- [TASK OBJECTIVE]: Where a line of the listing below includes the word "функций", reproduce that line.

────

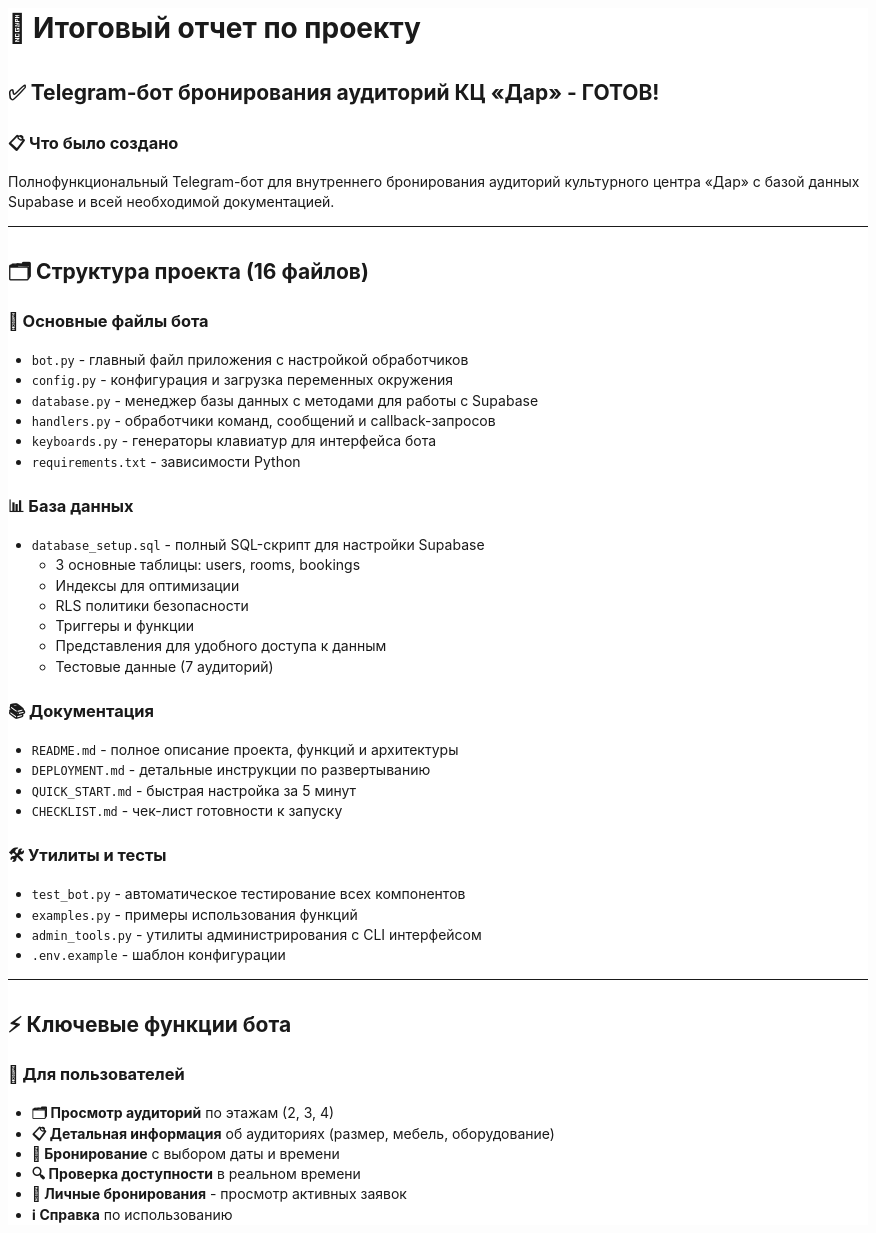 # 🎯 Итоговый отчет по проекту

## ✅ Telegram-бот бронирования аудиторий КЦ «Дар» - ГОТОВ!

### 📋 Что было создано

Полнофункциональный Telegram-бот для внутреннего бронирования аудиторий культурного центра «Дар» с базой данных Supabase и всей необходимой документацией.

---

## 🗂 Структура проекта (16 файлов)

### 🔧 Основные файлы бота
- `bot.py` - главный файл приложения с настройкой обработчиков
- `config.py` - конфигурация и загрузка переменных окружения
- `database.py` - менеджер базы данных с методами для работы с Supabase
- `handlers.py` - обработчики команд, сообщений и callback-запросов
- `keyboards.py` - генераторы клавиатур для интерфейса бота
- `requirements.txt` - зависимости Python

### 📊 База данных
- `database_setup.sql` - полный SQL-скрипт для настройки Supabase
  - 3 основные таблицы: users, rooms, bookings
  - Индексы для оптимизации
  - RLS политики безопасности
  - Триггеры и функции
  - Представления для удобного доступа к данным
  - Тестовые данные (7 аудиторий)

### 📚 Документация
- `README.md` - полное описание проекта, функций и архитектуры
- `DEPLOYMENT.md` - детальные инструкции по развертыванию
- `QUICK_START.md` - быстрая настройка за 5 минут
- `CHECKLIST.md` - чек-лист готовности к запуску

### 🛠 Утилиты и тесты
- `test_bot.py` - автоматическое тестирование всех компонентов
- `examples.py` - примеры использования функций
- `admin_tools.py` - утилиты администрирования с CLI интерфейсом
- `.env.example` - шаблон конфигурации

---

## ⚡ Ключевые функции бота

### 👥 Для пользователей
- **🗂 Просмотр аудиторий** по этажам (2, 3, 4)
- **📋 Детальная информация** об аудиториях (размер, мебель, оборудование)
- **📅 Бронирование** с выбором даты и времени
- **🔍 Проверка доступности** в реальном времени
- **👤 Личные бронирования** - просмотр активных заявок
- **ℹ️ Справка** по использованию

────

- [EXERCISE OUTPUT]:
- `README.md` - полное описание проекта, функций и архитектуры
- `examples.py` - примеры использования функций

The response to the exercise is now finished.